La présence du molybdène dans les eaux océaniques est directement liée à l’altération oxydante des surfaces continentales. Par ailleurs, du fait de sa solubilité élevée sous forme d’anion molybdate (MoO42-), le molybdène est le métal de transition le plus présent dans

l'eau de mer (Scott et al., 2008). Il possède d’autre part une grande affinité pour les sulfites, ce qui explique pourquoi il se concentre dans les black shales actuels (Algeo & Lyons, 2006). Par conséquent, les teneurs en Mo de l'eau de mer reflètent à la fois la valeur de pO2 et le

degré d’euxinie des océans (Scott et al., 2008). Si l'enrichissement en Mo des black shales reflète l'état redox de l'eau de mer, cette relation peut être oblitérée par la forte corrélation positive existant entre les concentrations de Mo et le contenu en COT (Algeo & Lyons, 2006). Néanmoins, les concentrations en Mo des schistes noirs déposés dans des conditions euxiniques depuis le Protérozoïque sont généralement faibles tout au long de cette ère et augmentent brusquement au Phanérozoïque. Scott et al. (2008) ont interprété cette évolution comme la conjonction, dans les eaux océaniques, de l'augmentation de pO2

(provoquant la diminution de leur caractère euxinique) avec l’arrivée du Mo libéré par l’altération oxydante des masses continentales (Scott et al., 2008).
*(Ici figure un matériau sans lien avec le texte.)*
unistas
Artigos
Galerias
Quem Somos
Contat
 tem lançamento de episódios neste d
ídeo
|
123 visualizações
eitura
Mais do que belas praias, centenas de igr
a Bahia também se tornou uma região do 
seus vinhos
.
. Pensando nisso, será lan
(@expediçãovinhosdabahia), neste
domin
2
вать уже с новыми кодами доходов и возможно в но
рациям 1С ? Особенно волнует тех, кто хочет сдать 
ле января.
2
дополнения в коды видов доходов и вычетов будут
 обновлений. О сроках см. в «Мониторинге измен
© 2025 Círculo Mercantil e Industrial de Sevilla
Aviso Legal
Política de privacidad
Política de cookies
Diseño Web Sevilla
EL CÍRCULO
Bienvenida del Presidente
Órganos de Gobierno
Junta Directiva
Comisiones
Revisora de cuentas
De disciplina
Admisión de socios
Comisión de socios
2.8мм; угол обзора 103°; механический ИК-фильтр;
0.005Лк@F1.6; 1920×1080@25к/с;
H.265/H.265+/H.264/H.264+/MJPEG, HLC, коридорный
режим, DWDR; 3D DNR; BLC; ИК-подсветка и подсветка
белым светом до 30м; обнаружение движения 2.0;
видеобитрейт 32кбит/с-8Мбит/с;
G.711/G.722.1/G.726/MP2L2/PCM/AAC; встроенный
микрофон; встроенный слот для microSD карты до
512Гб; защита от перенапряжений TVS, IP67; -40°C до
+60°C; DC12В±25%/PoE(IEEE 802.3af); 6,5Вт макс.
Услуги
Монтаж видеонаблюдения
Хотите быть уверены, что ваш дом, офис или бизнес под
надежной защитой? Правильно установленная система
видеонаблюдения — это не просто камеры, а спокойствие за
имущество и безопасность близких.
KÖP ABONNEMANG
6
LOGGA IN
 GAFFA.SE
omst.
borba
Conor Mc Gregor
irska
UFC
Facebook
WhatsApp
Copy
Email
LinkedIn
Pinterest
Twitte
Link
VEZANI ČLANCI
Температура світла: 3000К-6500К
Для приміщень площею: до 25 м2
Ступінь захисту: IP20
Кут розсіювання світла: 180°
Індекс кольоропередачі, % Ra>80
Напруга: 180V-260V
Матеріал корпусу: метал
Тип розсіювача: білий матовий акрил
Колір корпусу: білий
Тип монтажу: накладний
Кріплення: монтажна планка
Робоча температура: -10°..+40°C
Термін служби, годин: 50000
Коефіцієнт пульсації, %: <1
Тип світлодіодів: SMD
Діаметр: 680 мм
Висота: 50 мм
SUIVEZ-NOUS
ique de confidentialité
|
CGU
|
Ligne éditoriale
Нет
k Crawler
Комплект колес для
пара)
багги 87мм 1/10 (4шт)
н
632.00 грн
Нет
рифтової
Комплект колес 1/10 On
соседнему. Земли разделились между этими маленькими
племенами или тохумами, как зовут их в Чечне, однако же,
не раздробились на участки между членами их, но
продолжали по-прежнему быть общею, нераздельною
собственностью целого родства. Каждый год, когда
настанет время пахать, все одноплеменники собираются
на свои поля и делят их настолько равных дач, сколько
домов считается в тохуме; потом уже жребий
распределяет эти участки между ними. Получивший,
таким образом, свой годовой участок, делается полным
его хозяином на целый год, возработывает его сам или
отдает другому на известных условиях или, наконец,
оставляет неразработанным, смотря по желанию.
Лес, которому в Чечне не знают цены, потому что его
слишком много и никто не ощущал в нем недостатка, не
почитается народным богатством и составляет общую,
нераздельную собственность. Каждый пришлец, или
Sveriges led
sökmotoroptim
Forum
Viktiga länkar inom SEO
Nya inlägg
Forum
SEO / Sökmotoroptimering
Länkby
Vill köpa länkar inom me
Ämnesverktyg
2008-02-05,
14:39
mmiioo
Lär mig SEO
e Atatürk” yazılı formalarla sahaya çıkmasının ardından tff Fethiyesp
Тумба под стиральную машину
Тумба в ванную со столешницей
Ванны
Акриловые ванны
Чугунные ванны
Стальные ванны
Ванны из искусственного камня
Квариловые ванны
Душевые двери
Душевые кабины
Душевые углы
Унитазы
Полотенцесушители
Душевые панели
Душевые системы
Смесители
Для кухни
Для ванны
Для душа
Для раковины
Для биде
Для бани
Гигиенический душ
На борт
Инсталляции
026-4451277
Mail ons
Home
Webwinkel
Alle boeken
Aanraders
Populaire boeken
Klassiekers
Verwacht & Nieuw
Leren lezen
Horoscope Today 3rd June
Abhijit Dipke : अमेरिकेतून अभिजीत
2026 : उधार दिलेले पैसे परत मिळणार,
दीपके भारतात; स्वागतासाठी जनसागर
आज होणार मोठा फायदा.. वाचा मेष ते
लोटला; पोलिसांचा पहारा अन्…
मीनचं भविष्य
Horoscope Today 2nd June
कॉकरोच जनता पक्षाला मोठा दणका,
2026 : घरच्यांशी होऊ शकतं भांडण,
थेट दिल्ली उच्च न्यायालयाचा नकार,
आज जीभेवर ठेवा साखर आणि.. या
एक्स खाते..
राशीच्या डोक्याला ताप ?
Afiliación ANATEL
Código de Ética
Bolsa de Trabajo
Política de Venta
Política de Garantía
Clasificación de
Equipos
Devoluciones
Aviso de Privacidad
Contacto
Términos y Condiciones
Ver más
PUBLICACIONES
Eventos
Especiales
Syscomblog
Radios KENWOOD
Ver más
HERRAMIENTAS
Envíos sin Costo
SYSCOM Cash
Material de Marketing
I.4.3.6 Comportement des autres métaux de transition

A l’instar du fer et du molybdène, les isotopes d’autres métaux de transition tels que Cr, Cu et Zn offrent un fort potentiel pour l’étude des séquences sédimentaires néoprotérozoïques. Dans les black shales notamment, les variations isotopiques du Fe reflètent celles du soufre de la pyrite sédimentaire et semblent conforter l’idée que les eaux profondes des océans sont restées euxiniques du Paléo- au Mésoprotérozoïque tardif (Rouxel et al., 2005 ; Yamaguchi et al., 2005 ; Anbar & Rouxel, 2007). Au Néoprotérozoïque, les données éparses semblent indiquer que les eaux profondes euxiniques sont devenues oxiques après une phase pendant laquelle les eaux sont redevenues anoxiques et ferrugineuses (Canfield et al., 2008).

I.4.3.7 La phosphogenèse

Les changements de la chimie océanique ont également été enregistrés dans les bio- minéralisations issues de la précipitation des éléments nutritifs tels que Fe, Si et P (Pufahl, 2010). Au cours du Néoprotérozoïque, ces processus ont profondément influencé le cycle biogéochimique du carbone et de ces éléments et ont favorisé la photosynthèse d'oxygène (Caird et al., 2017). Ainsi, cette période correspond aux seconds grands épisodes de phosphatisation (Shields et al., 2000 ; Papineau, 2010 ; Pufahl, 2010 ; Papineau et al., 2013 ; Pufahl & Groat, sous presse), et d’oxygénation ou NOE (Shields-Zhou & Och, 2011 ; Och & Shields-Zhou, 2012) que la Terre ait connu. La présence importante de phosphates dans les dépôts de la période Néoprotérozoïque-Cambrien est interprétée comme le résultat de l’intense altération chimique post-glaciaire de la croûte terrestre, qui a libéré de grandes quantités de P dans l'eau de mer (Pufahl & Hiatt, 2012 ; Drummond et al., 2015 ; Hiatt et al., 2015). Ces événements climatiques uniques (Vincent & Berger, 1985) aurait permis de libérer suffisamment de P dans les océans pour permettre une forte productivité planktonique et par conséquent l’enfouissement d’une fraction importante du phosphore organique. Ce phosphore se serait alors transformé en phosphate sous l’action microbienne lors de la diagenèse, principale responsable de la formation de phosphorites.